Most likely it is because the screen is not being exposed long enough to your light source. Try increasing your exposure time. Have you ever tried calculating exposure time?


----------



## GIV100 (Apr 11, 2017)

No I have not tried calculating exposure time. I expose the screen 8-10 minutes.


----------



## APlusDesignsInc (Jan 27, 2016)

What is your light source? are you using and exposure table?


----------



## CCI Support (Apr 13, 2016)

APlusDesignsInc said:


> Most likely it is because the screen is not being exposed long enough to your light source. Try increasing your exposure time. Have you ever tried calculating exposure time?
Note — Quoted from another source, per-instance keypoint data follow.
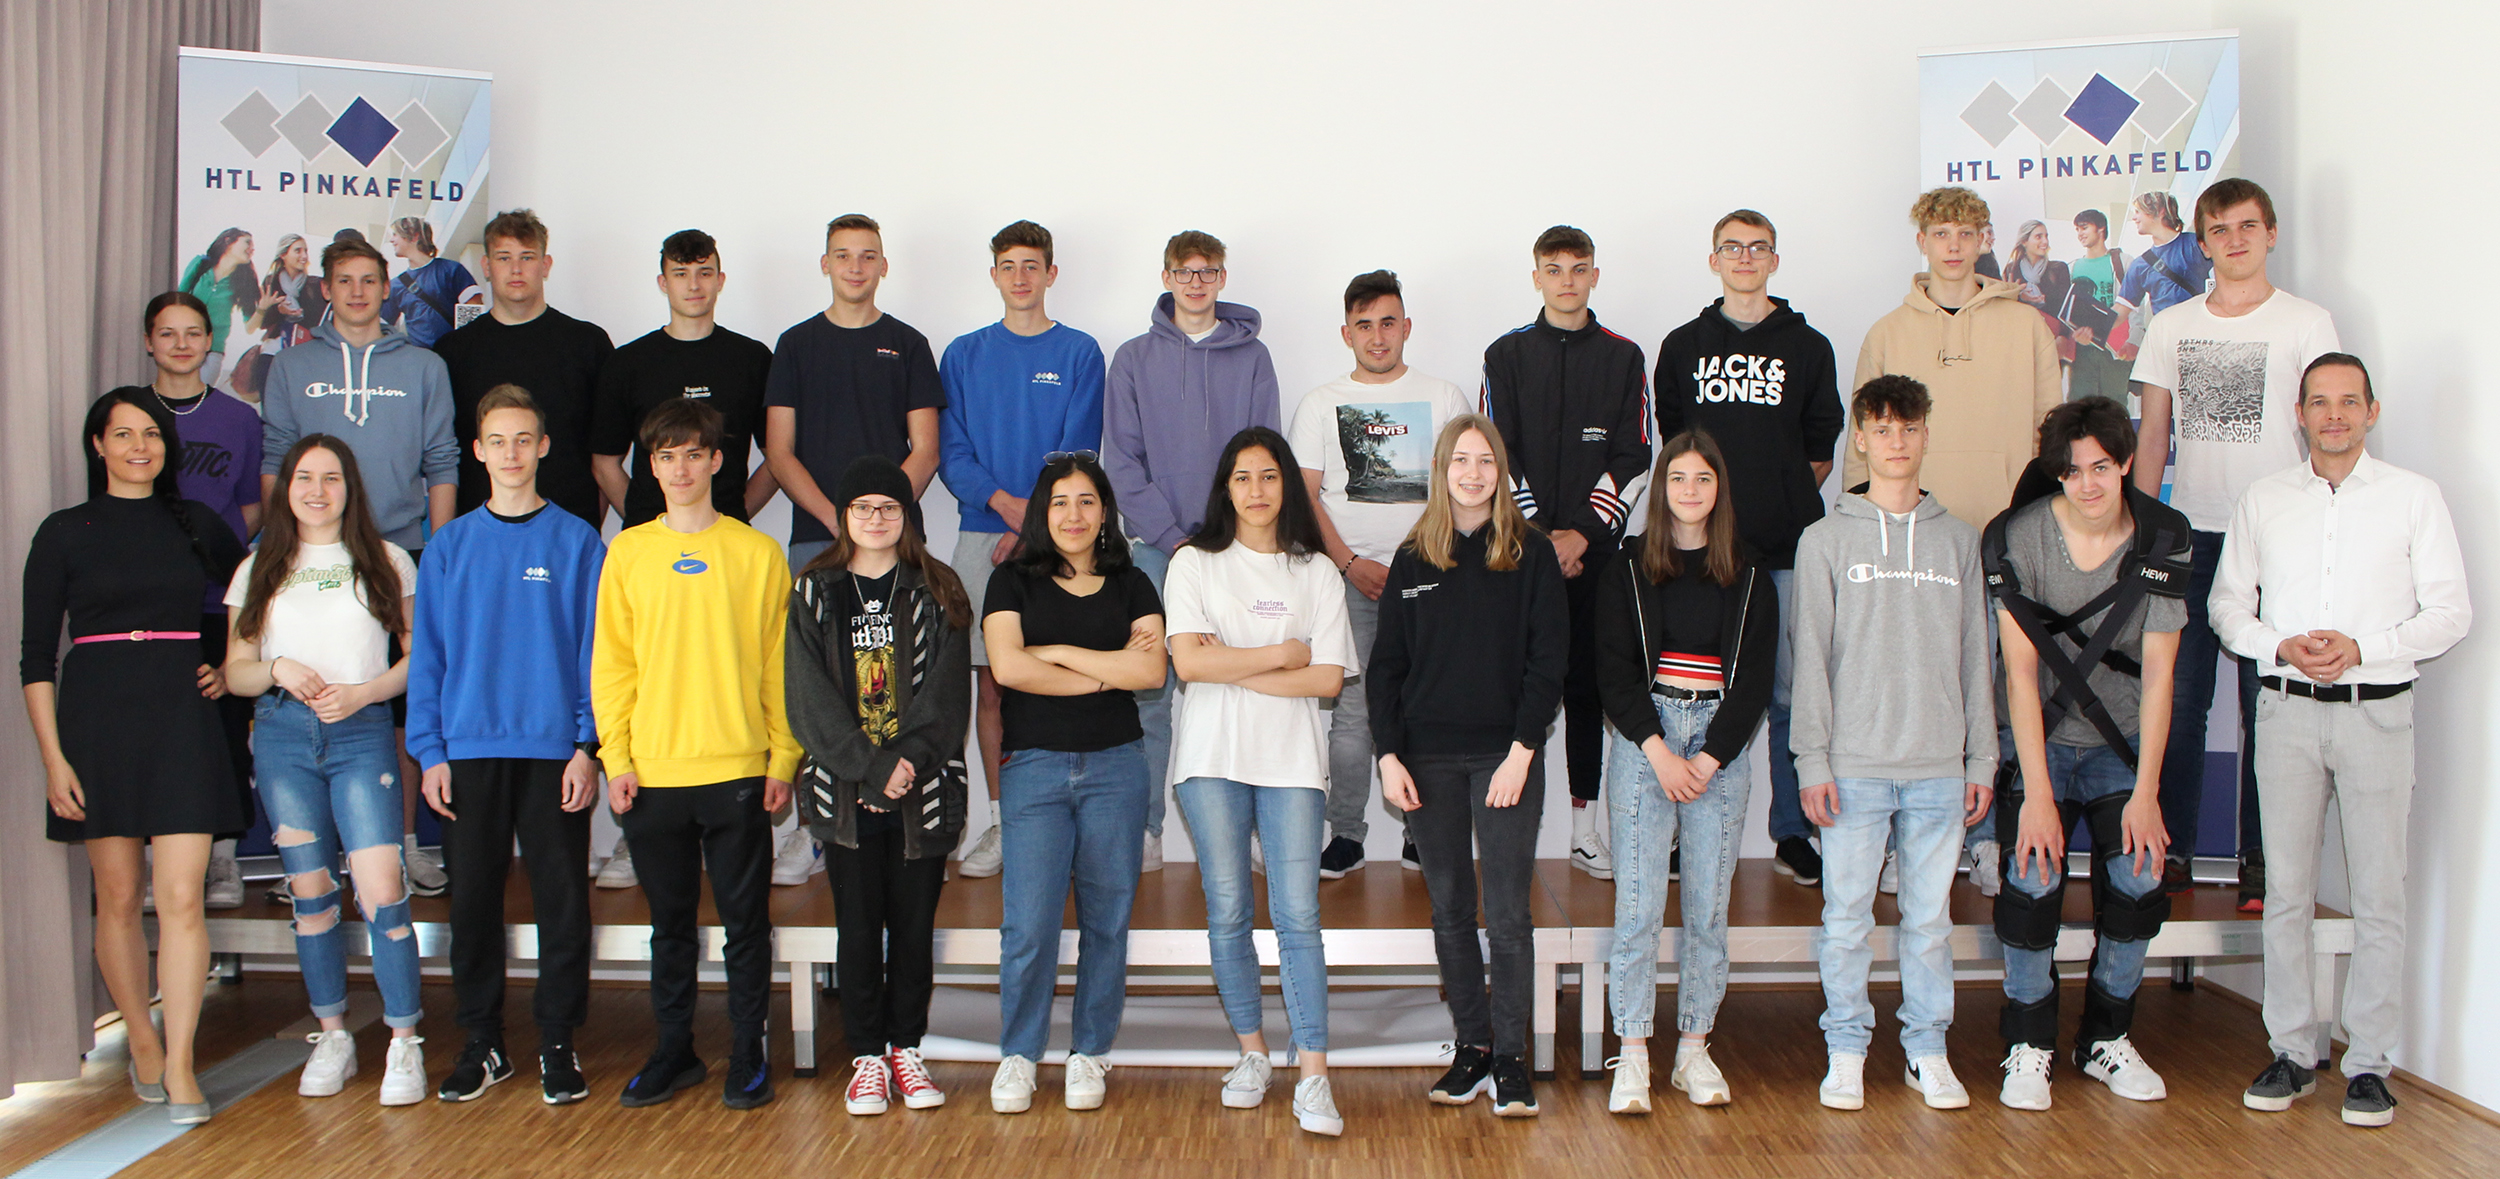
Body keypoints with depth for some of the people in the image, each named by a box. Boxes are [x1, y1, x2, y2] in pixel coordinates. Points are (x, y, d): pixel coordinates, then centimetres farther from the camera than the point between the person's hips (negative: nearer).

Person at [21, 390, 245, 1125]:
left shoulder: (194, 523, 10)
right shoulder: (64, 533, 5)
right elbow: (36, 655, 3)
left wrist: (230, 671, 12)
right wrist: (53, 756, -5)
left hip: (180, 717, 0)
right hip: (98, 721, 0)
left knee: (181, 897, -8)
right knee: (117, 897, 6)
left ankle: (180, 1064, -5)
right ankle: (142, 1042, 22)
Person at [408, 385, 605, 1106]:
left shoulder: (577, 543, 2)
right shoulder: (449, 547, 8)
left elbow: (595, 650, 0)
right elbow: (427, 656, 7)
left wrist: (588, 745, -7)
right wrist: (429, 751, -1)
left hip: (555, 750, -2)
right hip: (469, 750, 2)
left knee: (562, 899, 2)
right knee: (472, 900, 8)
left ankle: (559, 1043, 13)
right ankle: (483, 1042, 20)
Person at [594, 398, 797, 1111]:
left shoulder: (758, 554, 1)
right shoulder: (627, 553, 6)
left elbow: (779, 663, 1)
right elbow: (611, 662, 6)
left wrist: (783, 758, -4)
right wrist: (617, 758, -2)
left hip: (738, 771, -2)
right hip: (652, 772, 2)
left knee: (745, 919, 5)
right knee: (671, 921, 13)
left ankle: (748, 1054, 16)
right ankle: (675, 1051, 24)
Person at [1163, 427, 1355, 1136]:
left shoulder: (1315, 575, 10)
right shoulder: (1194, 564, 7)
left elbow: (1328, 678, 0)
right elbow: (1189, 660, -6)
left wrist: (1233, 669, -6)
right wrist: (1280, 655, -4)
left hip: (1291, 761, 0)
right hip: (1212, 758, 0)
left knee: (1298, 915, -7)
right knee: (1228, 913, 4)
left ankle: (1314, 1078, -7)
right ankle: (1253, 1053, 19)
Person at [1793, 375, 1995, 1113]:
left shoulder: (1958, 541, 11)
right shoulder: (1826, 541, 4)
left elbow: (1976, 657, 11)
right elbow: (1812, 657, 0)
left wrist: (1982, 759, 6)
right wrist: (1813, 761, -6)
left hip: (1939, 767, 2)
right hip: (1854, 766, -2)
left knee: (1930, 917, 8)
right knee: (1847, 915, 3)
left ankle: (1928, 1050, 19)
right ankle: (1847, 1050, 14)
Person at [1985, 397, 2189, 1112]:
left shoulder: (2163, 538, -9)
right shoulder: (2018, 537, -15)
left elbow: (2157, 672, -10)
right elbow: (2020, 672, -16)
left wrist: (2145, 793, -14)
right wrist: (2037, 794, -20)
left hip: (2123, 741, 2)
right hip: (2039, 738, -2)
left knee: (2138, 879, -8)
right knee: (2034, 881, -15)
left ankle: (2107, 1040, 14)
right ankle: (2029, 1046, 4)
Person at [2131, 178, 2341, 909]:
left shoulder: (2307, 322, 4)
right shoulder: (2171, 326, 11)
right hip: (2190, 533, 2)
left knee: (2267, 705, 0)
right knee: (2178, 699, 1)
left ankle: (2261, 861, 9)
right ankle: (2174, 850, 10)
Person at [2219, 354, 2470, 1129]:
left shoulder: (2414, 498, 4)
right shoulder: (2263, 500, 10)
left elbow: (2450, 610, 1)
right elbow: (2227, 603, 11)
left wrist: (2362, 648, -13)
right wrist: (2281, 646, -8)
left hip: (2377, 711, -2)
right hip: (2287, 710, 2)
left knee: (2380, 895, -1)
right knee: (2286, 891, 4)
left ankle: (2368, 1062, 8)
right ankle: (2294, 1051, 14)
Like APlusDesignsInc mentioned an exposure calculator would be able to solve your issue if it is due to timing. We can't say if its the emulsion since we don't know the age of it or how its being cared for. Give an exposure calculator a test see if it does the trick.


----------



## SIGN PRO 11645 (Apr 17, 2017)

not enough exposure time emulsion needs to bridge the silk fibers and adhere. then enough exposure time to solidify. also the screens need to be cleaned properly.


----------